### Work item
The lines below, all of them, should be returned exactly as they appear.

### Data for this exercise
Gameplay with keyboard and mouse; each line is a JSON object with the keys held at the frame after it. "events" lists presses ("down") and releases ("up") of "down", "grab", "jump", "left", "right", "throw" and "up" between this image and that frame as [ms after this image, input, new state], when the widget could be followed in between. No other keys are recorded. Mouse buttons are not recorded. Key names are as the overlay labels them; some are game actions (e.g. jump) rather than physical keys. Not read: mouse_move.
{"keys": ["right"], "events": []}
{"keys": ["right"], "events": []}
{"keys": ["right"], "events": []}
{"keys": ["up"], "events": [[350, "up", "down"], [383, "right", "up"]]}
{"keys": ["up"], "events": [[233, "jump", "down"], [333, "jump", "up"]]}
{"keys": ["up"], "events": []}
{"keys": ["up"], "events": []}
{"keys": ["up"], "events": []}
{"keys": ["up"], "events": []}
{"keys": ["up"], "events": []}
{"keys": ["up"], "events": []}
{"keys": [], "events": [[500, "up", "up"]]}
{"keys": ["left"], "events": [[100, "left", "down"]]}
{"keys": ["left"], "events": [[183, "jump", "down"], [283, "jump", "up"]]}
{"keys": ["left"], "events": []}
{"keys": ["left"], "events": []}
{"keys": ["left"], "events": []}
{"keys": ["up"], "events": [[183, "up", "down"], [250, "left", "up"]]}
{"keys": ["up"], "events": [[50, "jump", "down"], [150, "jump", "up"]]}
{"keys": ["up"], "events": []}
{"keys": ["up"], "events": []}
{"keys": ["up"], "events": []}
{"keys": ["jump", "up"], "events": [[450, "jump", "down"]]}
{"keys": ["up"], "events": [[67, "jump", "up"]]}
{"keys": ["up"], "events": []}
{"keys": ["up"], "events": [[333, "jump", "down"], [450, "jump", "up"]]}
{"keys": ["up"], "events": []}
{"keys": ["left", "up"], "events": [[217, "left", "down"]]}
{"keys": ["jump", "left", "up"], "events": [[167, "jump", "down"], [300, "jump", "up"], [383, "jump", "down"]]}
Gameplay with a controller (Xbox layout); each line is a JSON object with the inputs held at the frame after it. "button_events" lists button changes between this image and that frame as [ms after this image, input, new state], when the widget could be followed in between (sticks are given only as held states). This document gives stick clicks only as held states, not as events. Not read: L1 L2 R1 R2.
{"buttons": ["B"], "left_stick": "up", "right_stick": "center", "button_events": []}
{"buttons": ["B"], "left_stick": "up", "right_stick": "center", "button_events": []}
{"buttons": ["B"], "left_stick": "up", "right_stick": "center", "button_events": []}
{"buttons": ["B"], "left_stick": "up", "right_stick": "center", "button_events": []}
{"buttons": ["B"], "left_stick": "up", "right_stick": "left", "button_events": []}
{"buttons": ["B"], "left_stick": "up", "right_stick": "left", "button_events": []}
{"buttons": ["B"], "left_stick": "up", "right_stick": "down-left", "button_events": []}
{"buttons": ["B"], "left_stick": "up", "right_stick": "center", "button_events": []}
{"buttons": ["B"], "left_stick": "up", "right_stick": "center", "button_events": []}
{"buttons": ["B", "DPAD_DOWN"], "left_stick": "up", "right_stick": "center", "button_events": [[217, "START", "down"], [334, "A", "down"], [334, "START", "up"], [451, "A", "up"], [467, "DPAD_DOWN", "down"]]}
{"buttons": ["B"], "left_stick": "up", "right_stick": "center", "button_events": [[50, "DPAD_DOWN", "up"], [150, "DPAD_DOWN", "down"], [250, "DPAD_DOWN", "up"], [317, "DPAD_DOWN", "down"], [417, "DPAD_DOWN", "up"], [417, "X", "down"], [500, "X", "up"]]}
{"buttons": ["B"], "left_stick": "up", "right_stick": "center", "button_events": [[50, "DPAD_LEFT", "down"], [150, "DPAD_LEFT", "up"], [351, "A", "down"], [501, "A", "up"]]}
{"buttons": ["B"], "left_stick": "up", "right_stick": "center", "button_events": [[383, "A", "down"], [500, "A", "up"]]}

### Expected answer
Gameplay with keyboard and mouse; each line is a JSON object with the keys held at the frame after it. "events" lists presses ("down") and releases ("up") of "down", "grab", "jump", "left", "right", "throw" and "up" between this image and that frame as [ms after this image, input, new state], when the widget could be followed in between. No other keys are recorded. Mouse buttons are not recorded. Key names are as the overlay labels them; some are game actions (e.g. jump) rather than physical keys. Not read: mouse_move.
{"keys": ["right"], "events": []}
{"keys": ["right"], "events": []}
{"keys": ["right"], "events": []}
{"keys": ["up"], "events": [[350, "up", "down"], [383, "right", "up"]]}
{"keys": ["up"], "events": [[233, "jump", "down"], [333, "jump", "up"]]}
{"keys": ["up"], "events": []}
{"keys": ["up"], "events": []}
{"keys": ["up"], "events": []}
{"keys": ["up"], "events": []}
{"keys": ["up"], "events": []}
{"keys": ["up"], "events": []}
{"keys": [], "events": [[500, "up", "up"]]}
{"keys": ["left"], "events": [[100, "left", "down"]]}
{"keys": ["left"], "events": [[183, "jump", "down"], [283, "jump", "up"]]}
{"keys": ["left"], "events": []}
{"keys": ["left"], "events": []}
{"keys": ["left"], "events": []}
{"keys": ["up"], "events": [[183, "up", "down"], [250, "left", "up"]]}
{"keys": ["up"], "events": [[50, "jump", "down"], [150, "jump", "up"]]}
{"keys": ["up"], "events": []}
{"keys": ["up"], "events": []}
{"keys": ["up"], "events": []}
{"keys": ["jump", "up"], "events": [[450, "jump", "down"]]}
{"keys": ["up"], "events": [[67, "jump", "up"]]}
{"keys": ["up"], "events": []}
{"keys": ["up"], "events": [[333, "jump", "down"], [450, "jump", "up"]]}
{"keys": ["up"], "events": []}
{"keys": ["left", "up"], "events": [[217, "left", "down"]]}
{"keys": ["jump", "left", "up"], "events": [[167, "jump", "down"], [300, "jump", "up"], [383, "jump", "down"]]}
Gameplay with a controller (Xbox layout); each line is a JSON object with the inputs held at the frame after it. "button_events" lists button changes between this image and that frame as [ms after this image, input, new state], when the widget could be followed in between (sticks are given only as held states). This document gives stick clicks only as held states, not as events. Not read: L1 L2 R1 R2.
{"buttons": ["B"], "left_stick": "up", "right_stick": "center", "button_events": []}
{"buttons": ["B"], "left_stick": "up", "right_stick": "center", "button_events": []}
{"buttons": ["B"], "left_stick": "up", "right_stick": "center", "button_events": []}
{"buttons": ["B"], "left_stick": "up", "right_stick": "center", "button_events": []}
{"buttons": ["B"], "left_stick": "up", "right_stick": "left", "button_events": []}
{"buttons": ["B"], "left_stick": "up", "right_stick": "left", "button_events": []}
{"buttons": ["B"], "left_stick": "up", "right_stick": "down-left", "button_events": []}
{"buttons": ["B"], "left_stick": "up", "right_stick": "center", "button_events": []}
{"buttons": ["B"], "left_stick": "up", "right_stick": "center", "button_events": []}
{"buttons": ["B", "DPAD_DOWN"], "left_stick": "up", "right_stick": "center", "button_events": [[217, "START", "down"], [334, "A", "down"], [334, "START", "up"], [451, "A", "up"], [467, "DPAD_DOWN", "down"]]}
{"buttons": ["B"], "left_stick": "up", "right_stick": "center", "button_events": [[50, "DPAD_DOWN", "up"], [150, "DPAD_DOWN", "down"], [250, "DPAD_DOWN", "up"], [317, "DPAD_DOWN", "down"], [417, "DPAD_DOWN", "up"], [417, "X", "down"], [500, "X", "up"]]}
{"buttons": ["B"], "left_stick": "up", "right_stick": "center", "button_events": [[50, "DPAD_LEFT", "down"], [150, "DPAD_LEFT", "up"], [351, "A", "down"], [501, "A", "up"]]}
{"buttons": ["B"], "left_stick": "up", "right_stick": "center", "button_events": [[383, "A", "down"], [500, "A", "up"]]}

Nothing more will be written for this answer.